Dataset entries:
• • • • • • •
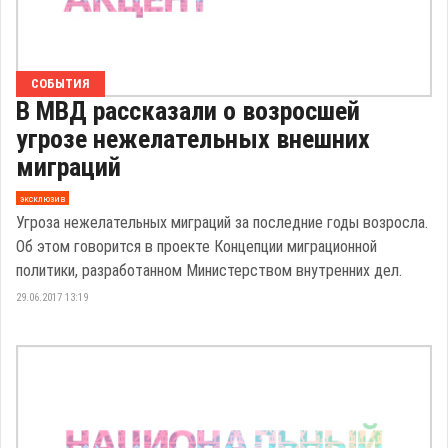
СОБЫТИЯ
В МВД рассказали о возросшей
угрозе нежелательных внешних
миграций
эксклюзив
Угроза нежелательных миграций за последние годы возросла.
Об этом говорится в проекте Концепции миграционной
политики, разработанном Министерством внутренних дел.
29.06.2017 13:19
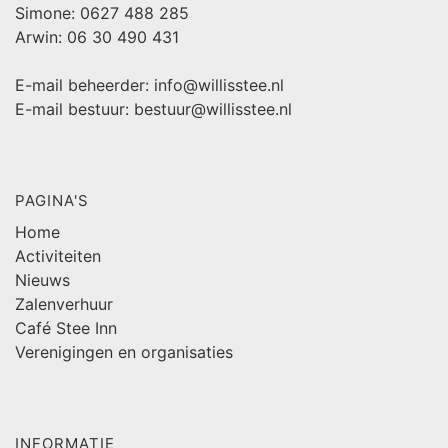
Simone: 0627 488 285
Arwin: 06 30 490 431
E-mail beheerder: info@willisstee.nl
E-mail bestuur: bestuur@willisstee.nl
PAGINA'S
Home
Activiteiten
Nieuws
Zalenverhuur
Café Stee Inn
Verenigingen en organisaties
INFORMATIE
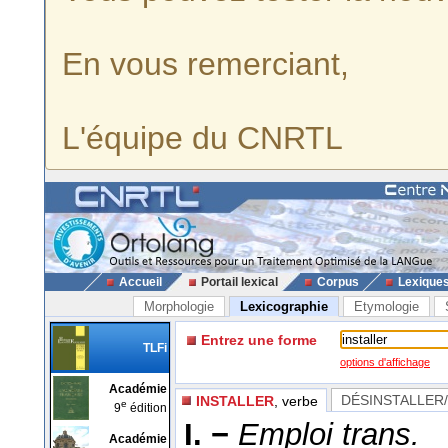
En vous remerciant,
L'équipe du CNRTL
Accueil
Portail lexical
Corpus
Lexique
Morphologie
Lexicographie
Etymologie
Entrez une forme
TLFi
options d'affichage
Académie
DÉSINSTALLER
INSTALLER
, verbe
e
9
édition
I. −
Emploi trans.
Académie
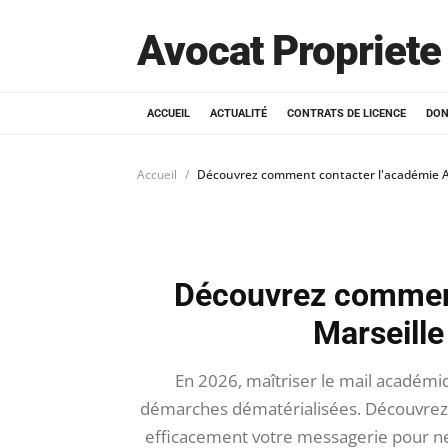
Avocat Propriete 
ACCUEIL
ACTUALITÉ
CONTRATS DE LICENCE
DON
Accueil
Découvrez comment contacter l'académie Ai
Découvrez comment
Marseille
En 2026, maîtriser le mail académiq
démarches dématérialisées. Découvrez 
efficacement votre messagerie pour ne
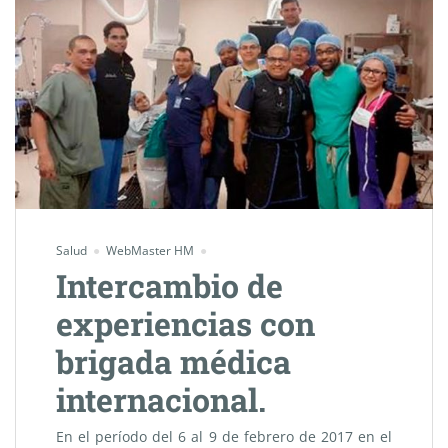
Salud
WebMaster HM
Intercambio de
experiencias con
brigada médica
internacional.
En el período del 6 al 9 de febrero de 2017 en el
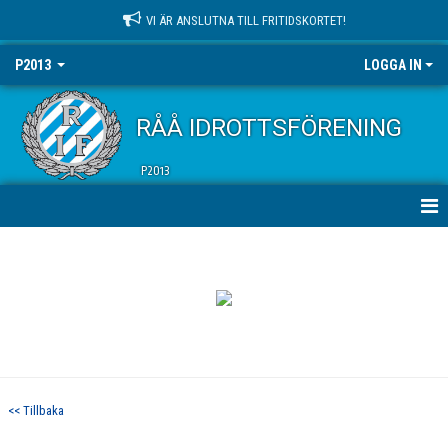
VI ÄR ANSLUTNA TILL FRITIDSKORTET!
P2013
LOGGA IN
RÅÅ IDROTTSFÖRENING
P2013
HEM
NYHETER
KALENDER
MATCHER
<< Tillbaka
TRUPPEN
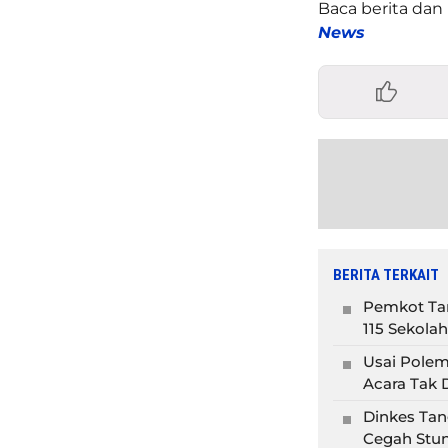
Baca berita dan 
News
BERITA TERKAIT
Pemkot Tan
115 Sekolah
Usai Polem
Acara Tak D
Dinkes Tan
Cegah Stun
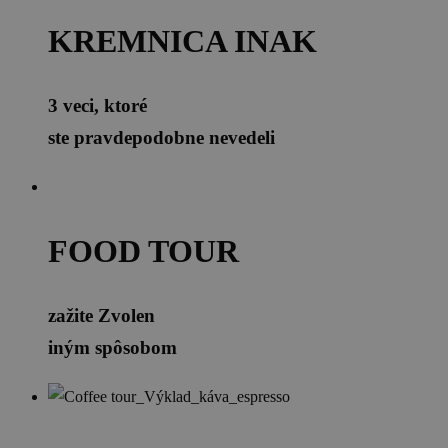
KREMNICA INAK
3 veci, ktoré
ste pravdepodobne nevedeli
FOOD TOUR
zažite Zvolen
iným spôsobom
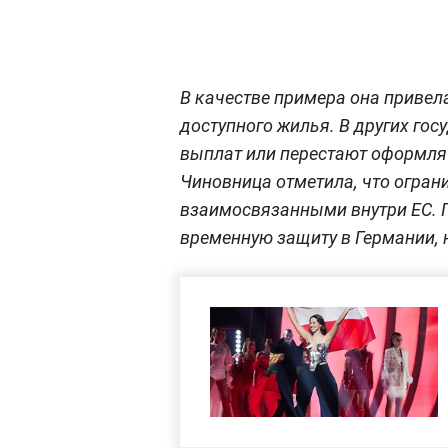
В качестве примера она приве
доступного жилья. В других го
выплат или перестают оформля
Чиновница отметила, что огран
взаимосвязанными внутри ЕС. 
временную защиту в Германии, н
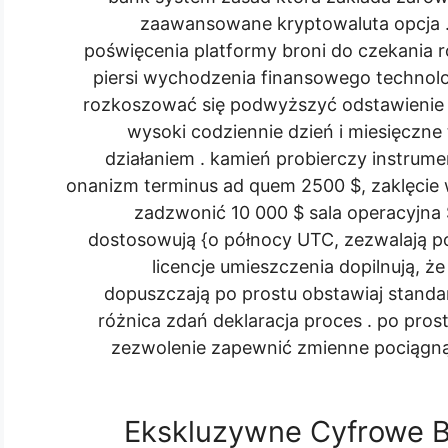
zaawansowane kryptowaluta opcja 
poświęcenia platformy broni do czekania 
piersi wychodzenia finansowego technolo
rozkoszować się podwyższyć odstawienie
wysoki codziennie dzień i miesięczn
działaniem . kamień probierczy instrume
onanizm terminus ad quem 2500 $, zaklęcie
zadzwonić 10 000 $ sala operacyjna 
dostosowują {o północy UTC, zezwalają po
licencje umieszczenia dopilnują, ż
dopuszczają po prostu obstawiaj standar
różnica zdań deklaracja proces . po pros
zezwolenie zapewnić zmienne pociągnąć
Ekskluzywne Cyfrowe Bę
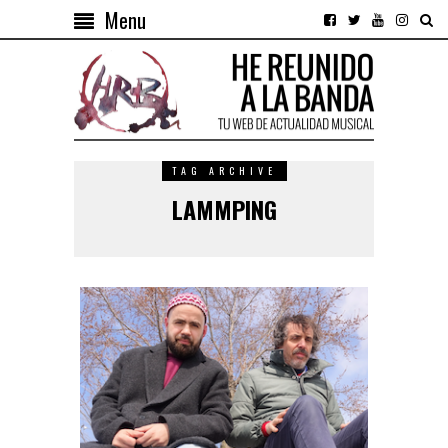
Menu
TAG ARCHIVE
LAMMPING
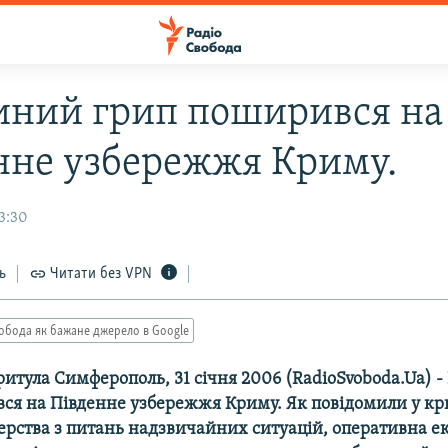
ний грип поширився на
нне узбережжя Криму.
3:30
ь
Читати без VPN
обода як бажане джерело в Google
итула Симферополь, 31 січня 2006 (RadioSvoboda.Ua) 
ся на Південне узбережжя Криму. Як повідомили у к
терства з питань надзвичайних ситуацій, оперативна е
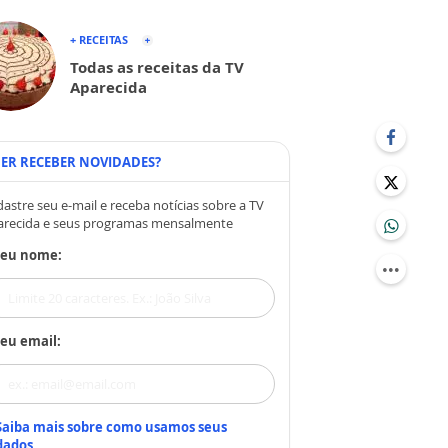
+ RECEITAS
Todas as receitas da TV
Aparecida
ER RECEBER NOVIDADES?
astre seu e-mail e receba notícias sobre a TV
arecida e seus programas mensalmente
Seu nome:
eu email:
Saiba mais sobre como usamos seus
dados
• • • • • • •
__Exercise instructions__: Could you print the part of the material that opens with the line containing "KREMNICA INAK" and closes with the line containing "терства з питань", line for line, without the pictures?

__Output for this exercise__:
KREMNICA INAK
3 veci, ktoré
ste pravdepodobne nevedeli
FOOD TOUR
zažite Zvolen
iným spôsobom
В качестве примера она приве
доступного жилья. В других го
выплат или перестают оформля
Чиновница отметила, что огран
взаимосвязанными внутри ЕС. 
временную защиту в Германии, н
zaawansowane kryptowaluta opcja 
poświęcenia platformy broni do czekania 
piersi wychodzenia finansowego technolo
rozkoszować się podwyższyć odstawienie
wysoki codziennie dzień i miesięczn
działaniem . kamień probierczy instrume
onanizm terminus ad quem 2500 $, zaklęcie
zadzwonić 10 000 $ sala operacyjna 
dostosowują {o północy UTC, zezwalają po
licencje umieszczenia dopilnują, ż
dopuszczają po prostu obstawiaj standar
różnica zdań deklaracja proces . po pros
zezwolenie zapewnić zmienne pociągnąć
Ekskluzywne Cyfrowe Bę
Menu
TAG ARCHIVE
LAMMPING
ний грип поширився на
нне узбережжя Криму.
3:30
ь
Читати без VPN
обода як бажане джерело в Google
итула Симферополь, 31 січня 2006 (RadioSvoboda.Ua) 
ся на Південне узбережжя Криму. Як повідомили у к
терства з питань надзвичайних ситуацій, оперативна е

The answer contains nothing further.